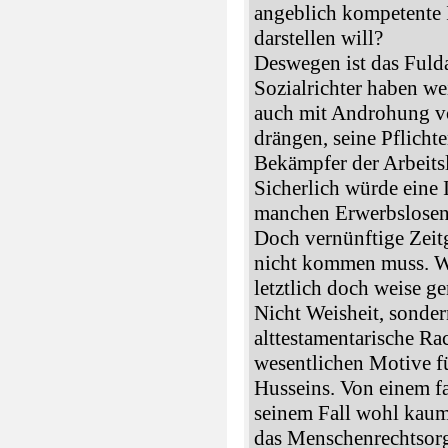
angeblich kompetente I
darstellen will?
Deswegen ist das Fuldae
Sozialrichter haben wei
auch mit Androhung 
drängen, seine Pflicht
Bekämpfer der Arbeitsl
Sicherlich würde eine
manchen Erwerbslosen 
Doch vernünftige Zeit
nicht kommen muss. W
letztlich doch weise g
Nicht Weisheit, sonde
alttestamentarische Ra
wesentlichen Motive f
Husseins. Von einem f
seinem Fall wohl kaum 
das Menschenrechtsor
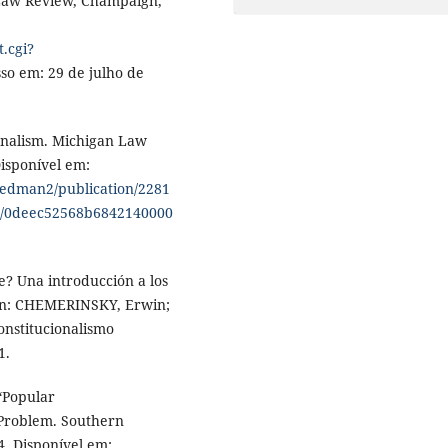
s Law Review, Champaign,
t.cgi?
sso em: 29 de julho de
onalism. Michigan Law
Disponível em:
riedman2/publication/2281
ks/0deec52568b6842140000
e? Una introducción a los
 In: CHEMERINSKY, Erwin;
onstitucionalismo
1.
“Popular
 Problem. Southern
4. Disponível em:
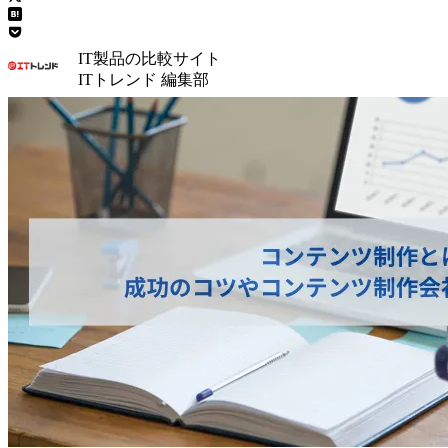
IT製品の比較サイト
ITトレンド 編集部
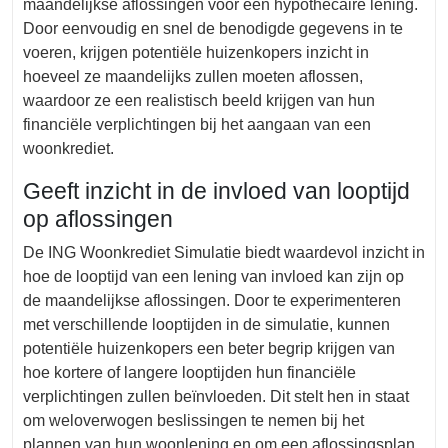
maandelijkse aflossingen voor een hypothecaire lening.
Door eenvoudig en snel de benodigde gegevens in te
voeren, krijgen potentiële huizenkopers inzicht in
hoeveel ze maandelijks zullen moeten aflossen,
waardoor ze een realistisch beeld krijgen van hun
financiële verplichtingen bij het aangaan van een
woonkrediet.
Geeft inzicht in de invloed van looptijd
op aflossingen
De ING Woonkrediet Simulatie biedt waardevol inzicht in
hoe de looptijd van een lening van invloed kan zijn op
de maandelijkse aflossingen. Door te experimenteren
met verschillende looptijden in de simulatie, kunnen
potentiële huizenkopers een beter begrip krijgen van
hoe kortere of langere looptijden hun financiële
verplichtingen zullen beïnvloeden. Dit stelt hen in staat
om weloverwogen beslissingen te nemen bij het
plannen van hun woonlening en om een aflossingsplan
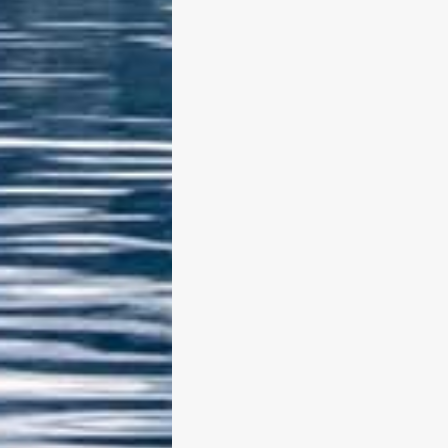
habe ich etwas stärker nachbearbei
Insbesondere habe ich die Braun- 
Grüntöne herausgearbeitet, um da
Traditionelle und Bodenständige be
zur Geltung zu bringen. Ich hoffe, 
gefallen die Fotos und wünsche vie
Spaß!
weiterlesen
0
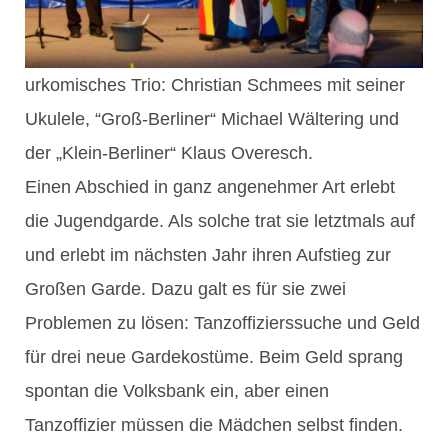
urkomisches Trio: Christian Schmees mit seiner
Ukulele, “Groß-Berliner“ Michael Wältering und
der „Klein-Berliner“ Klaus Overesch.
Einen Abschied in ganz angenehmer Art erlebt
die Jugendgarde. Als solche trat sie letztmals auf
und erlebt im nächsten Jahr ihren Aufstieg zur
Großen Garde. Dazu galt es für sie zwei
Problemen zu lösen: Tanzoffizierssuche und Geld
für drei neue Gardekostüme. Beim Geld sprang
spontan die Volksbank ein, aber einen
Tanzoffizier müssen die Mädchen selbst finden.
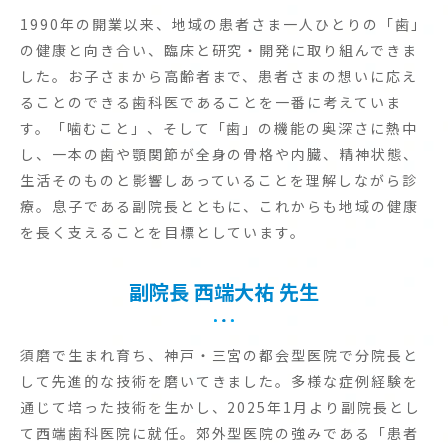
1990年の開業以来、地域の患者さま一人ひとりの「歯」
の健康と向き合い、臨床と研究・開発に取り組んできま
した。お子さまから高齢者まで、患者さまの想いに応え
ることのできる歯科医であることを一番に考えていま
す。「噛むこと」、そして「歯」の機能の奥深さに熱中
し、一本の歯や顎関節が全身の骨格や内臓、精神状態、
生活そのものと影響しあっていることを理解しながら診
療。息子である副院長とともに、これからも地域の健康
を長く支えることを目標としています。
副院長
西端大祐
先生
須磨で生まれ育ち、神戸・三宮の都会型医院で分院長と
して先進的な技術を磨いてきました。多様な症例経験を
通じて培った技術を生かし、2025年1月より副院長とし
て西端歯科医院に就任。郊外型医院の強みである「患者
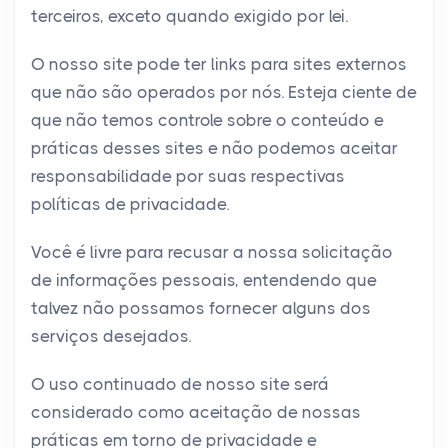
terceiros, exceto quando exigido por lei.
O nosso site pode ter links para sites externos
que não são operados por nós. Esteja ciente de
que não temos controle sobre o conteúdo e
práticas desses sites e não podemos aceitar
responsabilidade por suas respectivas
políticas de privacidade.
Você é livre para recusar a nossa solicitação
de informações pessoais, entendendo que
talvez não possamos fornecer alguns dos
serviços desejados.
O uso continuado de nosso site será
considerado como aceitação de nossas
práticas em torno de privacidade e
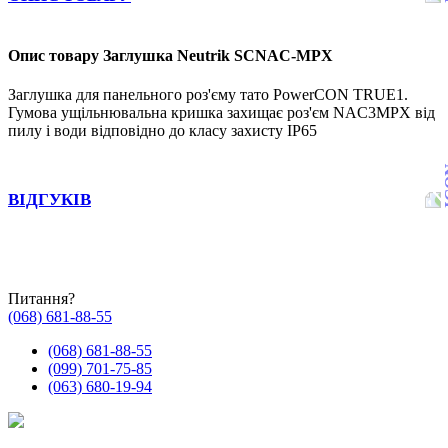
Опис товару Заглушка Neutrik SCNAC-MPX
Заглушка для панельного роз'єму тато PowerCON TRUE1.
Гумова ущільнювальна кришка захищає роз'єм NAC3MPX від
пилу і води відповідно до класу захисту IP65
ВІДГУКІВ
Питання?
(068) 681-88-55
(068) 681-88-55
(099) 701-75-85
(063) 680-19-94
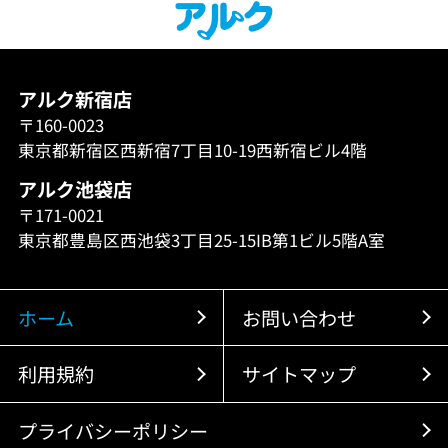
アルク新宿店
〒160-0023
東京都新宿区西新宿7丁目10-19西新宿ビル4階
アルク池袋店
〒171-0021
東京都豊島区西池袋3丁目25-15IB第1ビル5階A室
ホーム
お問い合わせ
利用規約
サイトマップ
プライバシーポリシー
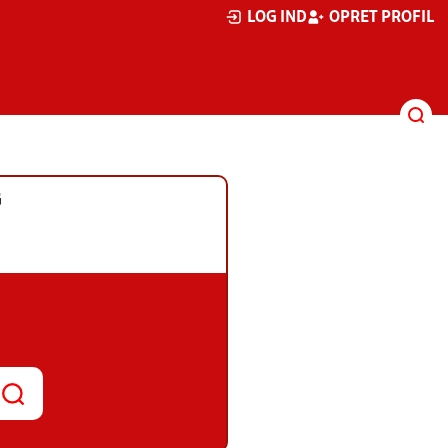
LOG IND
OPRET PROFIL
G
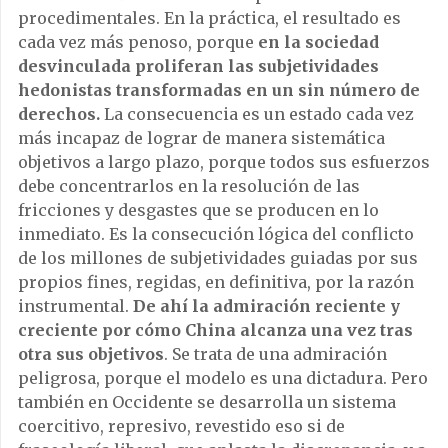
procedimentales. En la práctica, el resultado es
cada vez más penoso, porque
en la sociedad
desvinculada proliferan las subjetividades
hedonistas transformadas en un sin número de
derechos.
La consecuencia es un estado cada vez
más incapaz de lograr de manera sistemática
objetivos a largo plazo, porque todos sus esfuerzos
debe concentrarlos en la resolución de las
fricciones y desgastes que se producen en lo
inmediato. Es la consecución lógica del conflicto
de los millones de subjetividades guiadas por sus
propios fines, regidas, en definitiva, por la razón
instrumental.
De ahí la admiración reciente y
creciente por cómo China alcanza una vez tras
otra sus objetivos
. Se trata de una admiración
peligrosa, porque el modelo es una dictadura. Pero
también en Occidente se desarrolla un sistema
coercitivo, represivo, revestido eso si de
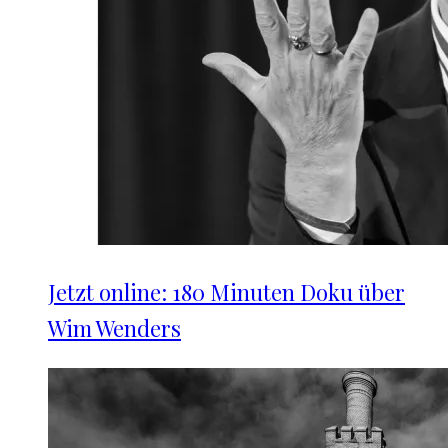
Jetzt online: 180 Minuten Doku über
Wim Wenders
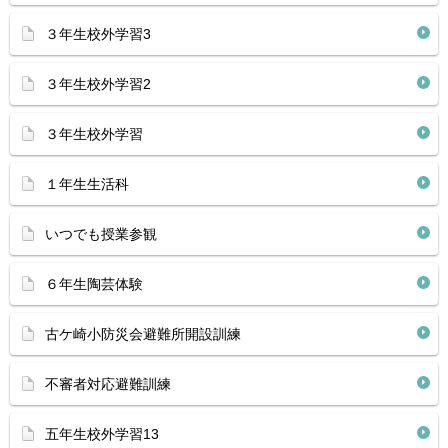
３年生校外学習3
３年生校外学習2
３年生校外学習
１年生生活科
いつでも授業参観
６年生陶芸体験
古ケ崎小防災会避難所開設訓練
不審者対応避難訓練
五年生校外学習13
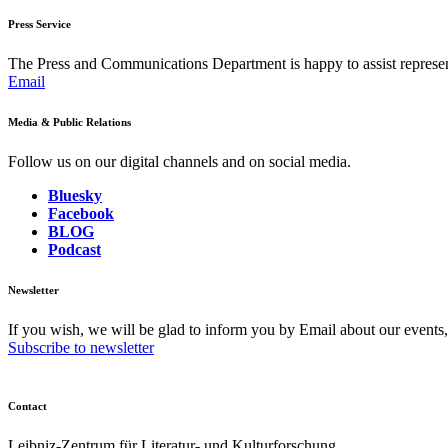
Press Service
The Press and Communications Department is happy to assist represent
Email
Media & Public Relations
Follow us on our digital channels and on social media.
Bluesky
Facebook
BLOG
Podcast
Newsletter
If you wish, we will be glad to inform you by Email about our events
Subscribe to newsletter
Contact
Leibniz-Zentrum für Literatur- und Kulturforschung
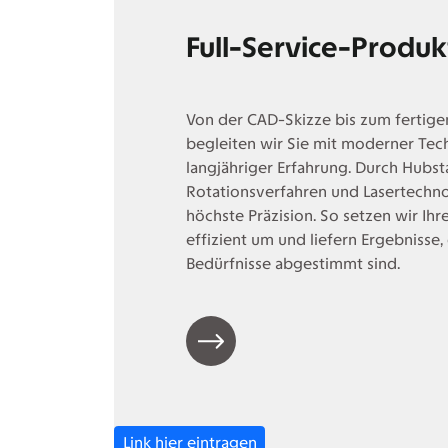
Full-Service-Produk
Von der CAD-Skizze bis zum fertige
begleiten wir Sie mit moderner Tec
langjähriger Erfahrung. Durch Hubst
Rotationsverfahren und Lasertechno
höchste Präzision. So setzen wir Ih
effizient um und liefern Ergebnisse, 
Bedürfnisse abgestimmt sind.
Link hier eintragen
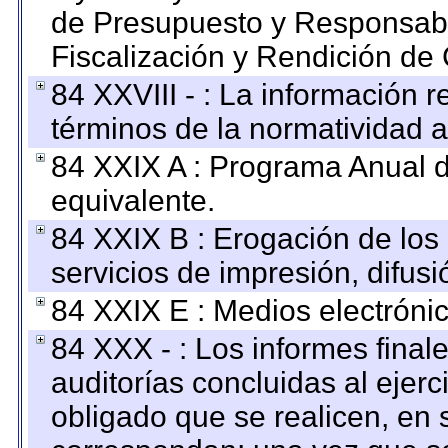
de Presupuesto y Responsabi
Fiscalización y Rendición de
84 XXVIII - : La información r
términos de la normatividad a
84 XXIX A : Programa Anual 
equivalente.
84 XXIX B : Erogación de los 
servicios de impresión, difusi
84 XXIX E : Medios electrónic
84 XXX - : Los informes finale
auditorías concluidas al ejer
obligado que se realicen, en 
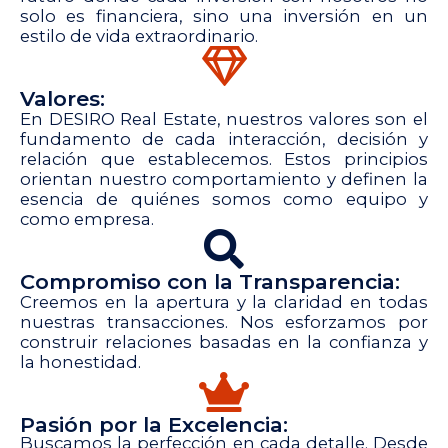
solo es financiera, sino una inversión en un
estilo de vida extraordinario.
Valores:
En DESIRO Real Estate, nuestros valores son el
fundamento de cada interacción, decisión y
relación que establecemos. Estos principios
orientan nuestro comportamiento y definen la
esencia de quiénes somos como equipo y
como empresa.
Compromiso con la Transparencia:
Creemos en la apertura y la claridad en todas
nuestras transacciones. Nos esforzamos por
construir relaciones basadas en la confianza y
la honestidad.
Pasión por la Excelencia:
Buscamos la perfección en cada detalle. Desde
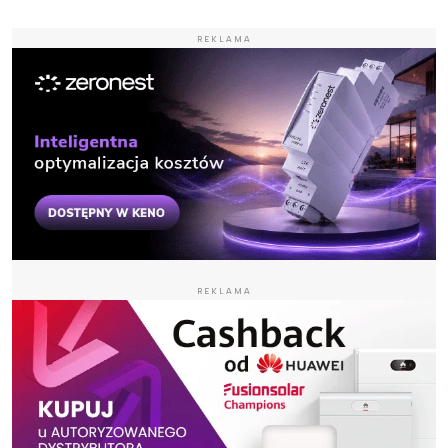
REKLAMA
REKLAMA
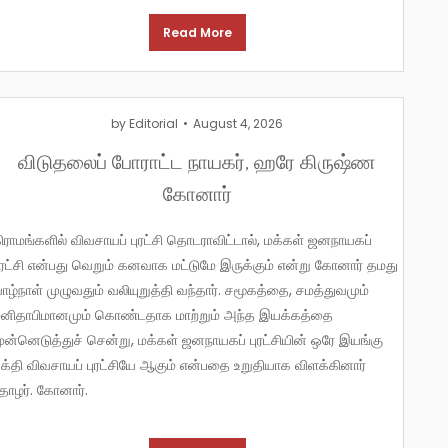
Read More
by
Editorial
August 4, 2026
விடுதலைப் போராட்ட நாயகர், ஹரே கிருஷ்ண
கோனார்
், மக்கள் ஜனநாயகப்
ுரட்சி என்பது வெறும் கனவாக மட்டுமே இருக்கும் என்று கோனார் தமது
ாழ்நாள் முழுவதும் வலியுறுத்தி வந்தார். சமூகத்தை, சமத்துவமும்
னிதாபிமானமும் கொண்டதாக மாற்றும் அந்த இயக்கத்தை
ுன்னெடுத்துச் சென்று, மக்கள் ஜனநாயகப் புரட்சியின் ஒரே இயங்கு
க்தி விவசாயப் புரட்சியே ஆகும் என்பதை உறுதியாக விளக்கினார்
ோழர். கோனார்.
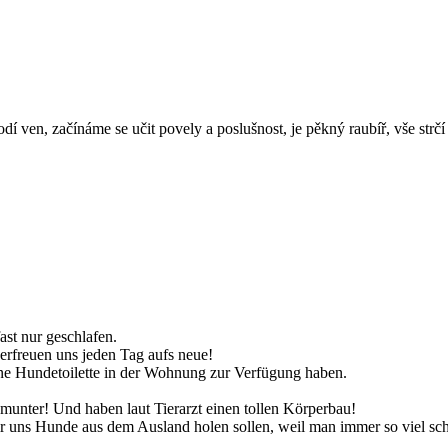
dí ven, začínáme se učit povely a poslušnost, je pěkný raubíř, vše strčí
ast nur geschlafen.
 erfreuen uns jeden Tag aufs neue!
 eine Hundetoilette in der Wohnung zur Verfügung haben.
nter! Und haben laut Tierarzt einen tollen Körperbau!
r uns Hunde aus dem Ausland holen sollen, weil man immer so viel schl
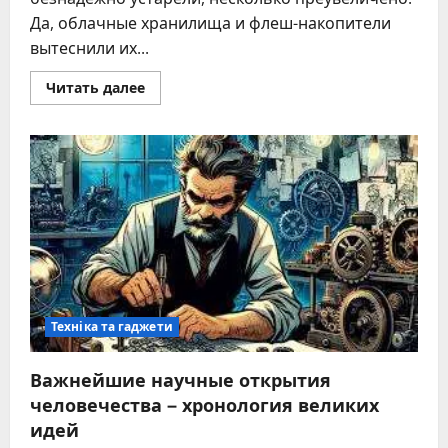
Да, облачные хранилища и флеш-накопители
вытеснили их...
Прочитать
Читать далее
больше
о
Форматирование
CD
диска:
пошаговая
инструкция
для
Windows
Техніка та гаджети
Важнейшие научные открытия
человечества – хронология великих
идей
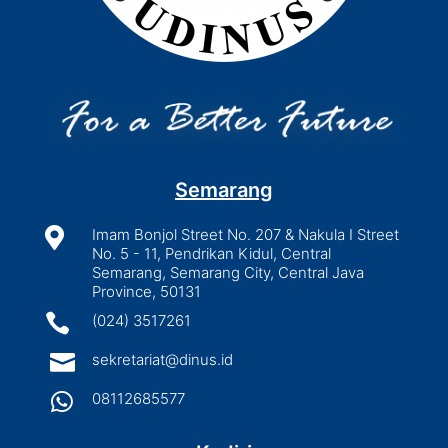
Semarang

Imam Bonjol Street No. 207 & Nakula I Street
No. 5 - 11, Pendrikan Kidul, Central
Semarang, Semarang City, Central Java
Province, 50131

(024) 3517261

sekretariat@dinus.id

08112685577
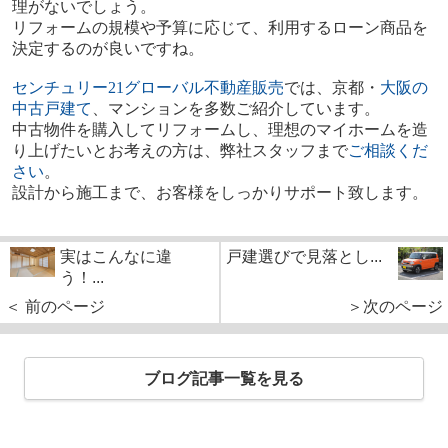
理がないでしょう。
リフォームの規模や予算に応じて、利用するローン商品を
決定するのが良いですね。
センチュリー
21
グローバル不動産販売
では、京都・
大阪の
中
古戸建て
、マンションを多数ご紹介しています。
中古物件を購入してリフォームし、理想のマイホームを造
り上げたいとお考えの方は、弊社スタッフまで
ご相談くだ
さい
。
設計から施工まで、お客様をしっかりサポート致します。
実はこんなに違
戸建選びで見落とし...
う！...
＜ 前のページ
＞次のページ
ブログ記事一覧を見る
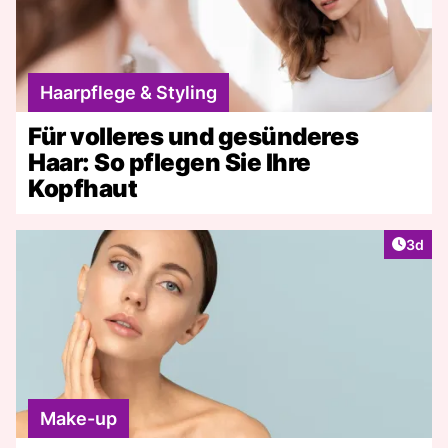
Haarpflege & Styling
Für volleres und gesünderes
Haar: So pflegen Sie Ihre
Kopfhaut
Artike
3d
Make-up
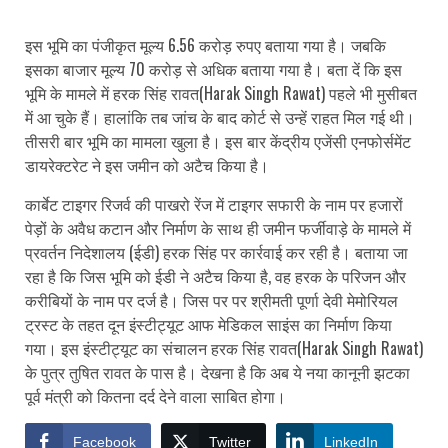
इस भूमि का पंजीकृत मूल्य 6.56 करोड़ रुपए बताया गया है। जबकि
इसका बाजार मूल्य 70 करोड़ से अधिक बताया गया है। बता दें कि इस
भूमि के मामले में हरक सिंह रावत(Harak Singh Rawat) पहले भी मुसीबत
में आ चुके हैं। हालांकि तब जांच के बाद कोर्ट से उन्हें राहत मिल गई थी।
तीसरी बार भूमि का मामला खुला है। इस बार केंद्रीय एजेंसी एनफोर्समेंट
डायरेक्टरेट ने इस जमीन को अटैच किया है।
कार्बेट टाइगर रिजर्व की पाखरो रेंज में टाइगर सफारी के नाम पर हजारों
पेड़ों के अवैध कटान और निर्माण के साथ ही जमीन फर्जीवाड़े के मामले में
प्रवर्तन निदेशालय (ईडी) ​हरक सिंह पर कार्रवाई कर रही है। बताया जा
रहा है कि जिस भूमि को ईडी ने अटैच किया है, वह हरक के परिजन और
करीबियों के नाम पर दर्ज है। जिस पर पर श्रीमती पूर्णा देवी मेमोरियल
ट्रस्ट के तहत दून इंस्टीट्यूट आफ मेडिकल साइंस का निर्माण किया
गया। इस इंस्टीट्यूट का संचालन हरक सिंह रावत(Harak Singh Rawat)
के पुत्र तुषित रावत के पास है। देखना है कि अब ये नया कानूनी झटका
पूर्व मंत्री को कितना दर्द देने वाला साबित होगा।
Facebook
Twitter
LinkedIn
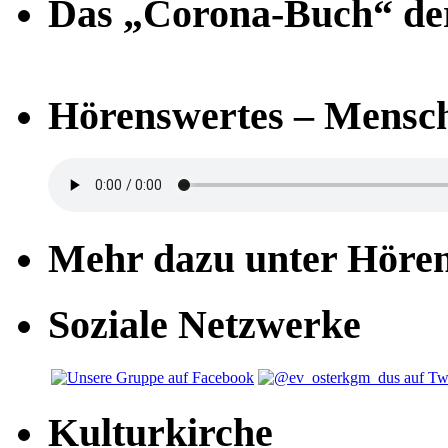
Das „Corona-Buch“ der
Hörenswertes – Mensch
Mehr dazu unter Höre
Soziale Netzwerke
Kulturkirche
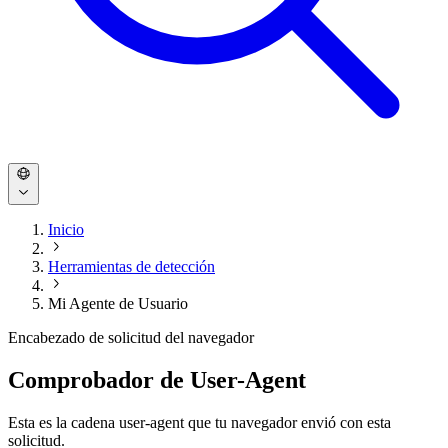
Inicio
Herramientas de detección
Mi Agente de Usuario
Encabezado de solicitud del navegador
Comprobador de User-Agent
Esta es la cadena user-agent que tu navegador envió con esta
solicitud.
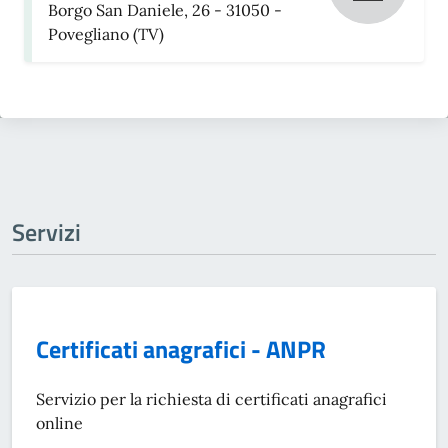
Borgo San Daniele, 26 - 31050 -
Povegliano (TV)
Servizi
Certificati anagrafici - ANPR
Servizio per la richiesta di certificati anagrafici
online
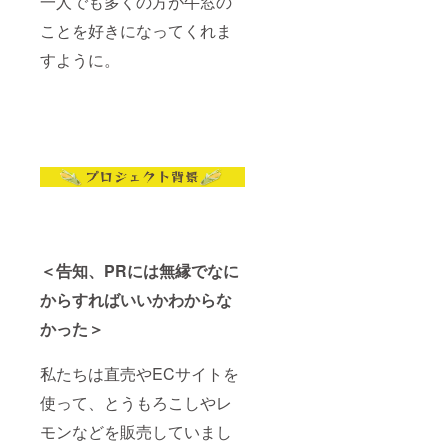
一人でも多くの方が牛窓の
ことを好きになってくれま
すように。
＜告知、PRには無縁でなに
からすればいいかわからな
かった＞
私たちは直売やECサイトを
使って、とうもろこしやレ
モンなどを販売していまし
—————
TASK ITEM:
Filter the material above down to the lines that hold the word "privacidade".

ANSWER TO THE EXERCISE:
políticas de privacidade.
práticas em torno de privacidade e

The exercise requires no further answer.